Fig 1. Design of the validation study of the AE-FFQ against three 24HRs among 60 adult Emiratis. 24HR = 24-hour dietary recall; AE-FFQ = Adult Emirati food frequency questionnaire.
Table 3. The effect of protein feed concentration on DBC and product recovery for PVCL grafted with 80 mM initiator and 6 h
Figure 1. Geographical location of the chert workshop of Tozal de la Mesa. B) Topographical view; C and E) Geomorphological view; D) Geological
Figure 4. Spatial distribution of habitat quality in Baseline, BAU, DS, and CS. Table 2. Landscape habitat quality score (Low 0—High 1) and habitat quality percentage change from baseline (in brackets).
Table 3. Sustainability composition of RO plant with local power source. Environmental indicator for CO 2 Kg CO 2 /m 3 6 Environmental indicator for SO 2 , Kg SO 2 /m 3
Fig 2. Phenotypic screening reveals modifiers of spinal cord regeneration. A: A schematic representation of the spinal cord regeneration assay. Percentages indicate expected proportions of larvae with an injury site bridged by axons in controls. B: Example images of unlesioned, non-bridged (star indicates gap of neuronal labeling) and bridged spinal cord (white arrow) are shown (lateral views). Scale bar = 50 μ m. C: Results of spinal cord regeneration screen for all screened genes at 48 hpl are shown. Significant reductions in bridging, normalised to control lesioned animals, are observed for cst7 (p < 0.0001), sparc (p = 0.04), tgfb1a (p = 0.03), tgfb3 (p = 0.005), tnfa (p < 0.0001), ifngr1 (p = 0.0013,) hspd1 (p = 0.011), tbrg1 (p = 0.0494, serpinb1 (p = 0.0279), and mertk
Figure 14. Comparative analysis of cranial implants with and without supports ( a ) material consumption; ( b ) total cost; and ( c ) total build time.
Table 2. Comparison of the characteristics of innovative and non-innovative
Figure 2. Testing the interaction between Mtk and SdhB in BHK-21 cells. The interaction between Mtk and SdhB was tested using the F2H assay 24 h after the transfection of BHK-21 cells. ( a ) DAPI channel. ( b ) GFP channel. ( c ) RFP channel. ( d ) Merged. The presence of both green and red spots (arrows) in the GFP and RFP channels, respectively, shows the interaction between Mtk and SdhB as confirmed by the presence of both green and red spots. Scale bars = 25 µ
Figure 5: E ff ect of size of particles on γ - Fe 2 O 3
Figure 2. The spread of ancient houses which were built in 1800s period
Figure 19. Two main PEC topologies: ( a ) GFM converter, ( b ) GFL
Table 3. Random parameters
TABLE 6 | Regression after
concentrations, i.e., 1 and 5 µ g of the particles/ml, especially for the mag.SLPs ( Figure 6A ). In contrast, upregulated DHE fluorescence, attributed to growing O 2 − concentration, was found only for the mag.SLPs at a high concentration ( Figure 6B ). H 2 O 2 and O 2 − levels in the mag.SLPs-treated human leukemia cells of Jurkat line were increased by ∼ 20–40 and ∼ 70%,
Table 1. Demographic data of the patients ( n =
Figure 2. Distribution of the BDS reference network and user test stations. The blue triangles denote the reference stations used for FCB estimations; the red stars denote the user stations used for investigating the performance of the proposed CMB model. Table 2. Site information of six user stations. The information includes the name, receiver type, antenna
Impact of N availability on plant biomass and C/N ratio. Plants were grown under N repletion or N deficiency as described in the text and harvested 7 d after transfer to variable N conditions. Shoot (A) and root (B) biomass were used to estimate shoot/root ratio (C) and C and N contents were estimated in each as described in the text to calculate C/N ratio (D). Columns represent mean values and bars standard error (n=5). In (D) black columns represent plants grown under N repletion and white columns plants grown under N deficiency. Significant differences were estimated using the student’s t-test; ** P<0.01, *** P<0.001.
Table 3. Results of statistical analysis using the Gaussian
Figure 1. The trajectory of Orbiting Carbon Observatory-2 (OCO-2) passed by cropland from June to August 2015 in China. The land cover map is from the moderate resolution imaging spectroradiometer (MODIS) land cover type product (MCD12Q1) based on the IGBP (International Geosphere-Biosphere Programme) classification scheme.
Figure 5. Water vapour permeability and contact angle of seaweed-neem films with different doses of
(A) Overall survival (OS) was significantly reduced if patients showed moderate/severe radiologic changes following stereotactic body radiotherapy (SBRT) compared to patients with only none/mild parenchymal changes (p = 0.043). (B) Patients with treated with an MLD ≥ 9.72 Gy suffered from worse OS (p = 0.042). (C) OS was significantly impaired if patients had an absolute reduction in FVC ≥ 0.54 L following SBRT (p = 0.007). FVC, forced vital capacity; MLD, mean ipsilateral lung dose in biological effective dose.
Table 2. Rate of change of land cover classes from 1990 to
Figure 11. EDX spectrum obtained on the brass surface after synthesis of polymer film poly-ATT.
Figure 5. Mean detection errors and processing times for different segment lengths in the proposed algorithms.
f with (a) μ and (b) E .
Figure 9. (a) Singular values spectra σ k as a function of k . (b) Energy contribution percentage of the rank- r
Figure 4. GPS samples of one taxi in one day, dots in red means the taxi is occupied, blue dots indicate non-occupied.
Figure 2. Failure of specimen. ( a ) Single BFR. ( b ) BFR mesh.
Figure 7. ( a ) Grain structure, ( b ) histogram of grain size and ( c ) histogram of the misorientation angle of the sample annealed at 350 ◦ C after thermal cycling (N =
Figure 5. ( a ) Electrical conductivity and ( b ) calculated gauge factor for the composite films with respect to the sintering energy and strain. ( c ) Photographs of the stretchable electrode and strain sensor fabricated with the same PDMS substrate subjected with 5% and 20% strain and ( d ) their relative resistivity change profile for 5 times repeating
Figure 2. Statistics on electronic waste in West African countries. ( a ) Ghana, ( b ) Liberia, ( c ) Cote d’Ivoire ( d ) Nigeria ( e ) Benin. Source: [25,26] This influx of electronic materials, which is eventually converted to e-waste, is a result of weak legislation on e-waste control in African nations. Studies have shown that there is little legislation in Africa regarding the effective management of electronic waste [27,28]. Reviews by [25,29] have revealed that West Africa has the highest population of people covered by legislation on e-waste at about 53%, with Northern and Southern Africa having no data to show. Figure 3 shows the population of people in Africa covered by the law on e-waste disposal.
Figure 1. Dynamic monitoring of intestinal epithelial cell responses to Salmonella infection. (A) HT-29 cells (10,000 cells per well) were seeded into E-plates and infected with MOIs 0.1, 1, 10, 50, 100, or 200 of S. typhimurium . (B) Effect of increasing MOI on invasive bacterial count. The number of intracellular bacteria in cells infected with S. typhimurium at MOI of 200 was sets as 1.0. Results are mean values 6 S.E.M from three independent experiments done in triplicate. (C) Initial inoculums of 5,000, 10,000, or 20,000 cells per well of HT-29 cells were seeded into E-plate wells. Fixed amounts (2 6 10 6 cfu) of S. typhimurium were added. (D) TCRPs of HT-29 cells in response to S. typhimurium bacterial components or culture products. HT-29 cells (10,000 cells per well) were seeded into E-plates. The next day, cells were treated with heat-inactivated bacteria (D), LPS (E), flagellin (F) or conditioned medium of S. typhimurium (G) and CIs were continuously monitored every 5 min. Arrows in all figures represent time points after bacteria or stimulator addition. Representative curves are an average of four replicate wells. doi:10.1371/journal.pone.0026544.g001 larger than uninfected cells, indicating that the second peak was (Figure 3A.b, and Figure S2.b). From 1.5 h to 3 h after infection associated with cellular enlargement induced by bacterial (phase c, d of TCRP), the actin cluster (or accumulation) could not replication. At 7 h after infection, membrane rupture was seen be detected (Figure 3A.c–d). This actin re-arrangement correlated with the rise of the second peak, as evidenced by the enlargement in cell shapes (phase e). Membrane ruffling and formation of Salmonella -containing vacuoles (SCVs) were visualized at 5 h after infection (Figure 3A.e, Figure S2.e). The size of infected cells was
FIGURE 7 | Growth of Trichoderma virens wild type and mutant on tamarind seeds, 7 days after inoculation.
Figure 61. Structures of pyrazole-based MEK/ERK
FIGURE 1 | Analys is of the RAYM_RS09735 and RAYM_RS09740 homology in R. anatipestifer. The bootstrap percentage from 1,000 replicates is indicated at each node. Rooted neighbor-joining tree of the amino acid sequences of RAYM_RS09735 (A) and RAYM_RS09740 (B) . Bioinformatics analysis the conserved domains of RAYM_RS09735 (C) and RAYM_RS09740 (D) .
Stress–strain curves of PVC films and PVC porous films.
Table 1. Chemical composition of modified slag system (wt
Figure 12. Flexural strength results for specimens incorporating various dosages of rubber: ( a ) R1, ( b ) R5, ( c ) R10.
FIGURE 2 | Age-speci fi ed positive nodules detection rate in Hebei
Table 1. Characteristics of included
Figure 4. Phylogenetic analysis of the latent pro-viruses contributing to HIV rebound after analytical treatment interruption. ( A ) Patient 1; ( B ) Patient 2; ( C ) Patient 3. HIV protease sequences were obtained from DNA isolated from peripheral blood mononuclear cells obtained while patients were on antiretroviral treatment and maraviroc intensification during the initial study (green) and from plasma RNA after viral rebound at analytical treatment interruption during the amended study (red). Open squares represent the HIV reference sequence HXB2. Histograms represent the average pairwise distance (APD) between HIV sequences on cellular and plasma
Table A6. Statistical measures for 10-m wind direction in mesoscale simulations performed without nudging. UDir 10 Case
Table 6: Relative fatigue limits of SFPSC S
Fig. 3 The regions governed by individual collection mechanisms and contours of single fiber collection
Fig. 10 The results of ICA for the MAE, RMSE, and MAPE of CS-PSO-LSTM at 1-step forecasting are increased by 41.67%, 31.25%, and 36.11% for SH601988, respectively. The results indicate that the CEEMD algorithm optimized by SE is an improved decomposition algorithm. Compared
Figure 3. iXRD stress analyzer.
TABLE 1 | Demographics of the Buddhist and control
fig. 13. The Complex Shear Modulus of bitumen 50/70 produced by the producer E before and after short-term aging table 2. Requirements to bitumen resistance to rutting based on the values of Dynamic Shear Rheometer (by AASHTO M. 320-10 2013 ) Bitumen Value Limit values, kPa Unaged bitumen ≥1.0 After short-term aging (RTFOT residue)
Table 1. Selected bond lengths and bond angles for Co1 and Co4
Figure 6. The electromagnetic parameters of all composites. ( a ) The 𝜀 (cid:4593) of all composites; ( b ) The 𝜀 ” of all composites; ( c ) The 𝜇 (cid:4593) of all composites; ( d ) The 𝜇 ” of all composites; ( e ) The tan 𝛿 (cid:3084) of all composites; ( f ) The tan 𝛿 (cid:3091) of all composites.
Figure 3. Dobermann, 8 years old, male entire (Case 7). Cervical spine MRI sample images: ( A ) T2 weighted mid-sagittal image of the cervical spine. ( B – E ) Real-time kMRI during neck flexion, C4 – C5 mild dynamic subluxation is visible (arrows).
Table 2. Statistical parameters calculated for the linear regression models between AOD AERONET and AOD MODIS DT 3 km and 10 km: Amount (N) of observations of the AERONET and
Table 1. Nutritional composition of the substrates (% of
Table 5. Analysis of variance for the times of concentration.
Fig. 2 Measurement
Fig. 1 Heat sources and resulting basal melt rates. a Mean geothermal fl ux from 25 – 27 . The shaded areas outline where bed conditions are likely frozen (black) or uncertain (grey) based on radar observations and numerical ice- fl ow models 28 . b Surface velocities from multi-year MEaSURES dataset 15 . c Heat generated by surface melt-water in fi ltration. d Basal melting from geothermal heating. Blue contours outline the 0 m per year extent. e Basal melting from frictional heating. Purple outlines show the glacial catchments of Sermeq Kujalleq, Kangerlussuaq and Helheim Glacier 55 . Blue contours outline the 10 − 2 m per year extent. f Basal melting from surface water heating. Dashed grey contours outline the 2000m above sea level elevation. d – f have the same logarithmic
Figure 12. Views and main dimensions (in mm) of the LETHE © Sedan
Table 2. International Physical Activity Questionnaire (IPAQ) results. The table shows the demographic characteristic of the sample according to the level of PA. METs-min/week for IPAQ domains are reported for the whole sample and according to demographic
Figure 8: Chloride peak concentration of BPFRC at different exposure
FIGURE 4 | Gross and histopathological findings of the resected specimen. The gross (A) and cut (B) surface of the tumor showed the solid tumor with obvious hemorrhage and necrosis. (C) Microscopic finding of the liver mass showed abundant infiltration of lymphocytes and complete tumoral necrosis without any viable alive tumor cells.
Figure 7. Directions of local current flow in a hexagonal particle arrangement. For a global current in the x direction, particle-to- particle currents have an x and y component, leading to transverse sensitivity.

__________

* _Instructions to follow_
The range runs from the line above containing "Table 1. Chemical" to the line containing "Table 1. Characteristics of included", inclusive. Restate those lines word for word and no others.

* _Your response_
Table 1. Chemical composition of modified slag system (wt
Figure 12. Flexural strength results for specimens incorporating various dosages of rubber: ( a ) R1, ( b ) R5, ( c ) R10.
FIGURE 2 | Age-speci fi ed positive nodules detection rate in Hebei
Table 1. Characteristics of included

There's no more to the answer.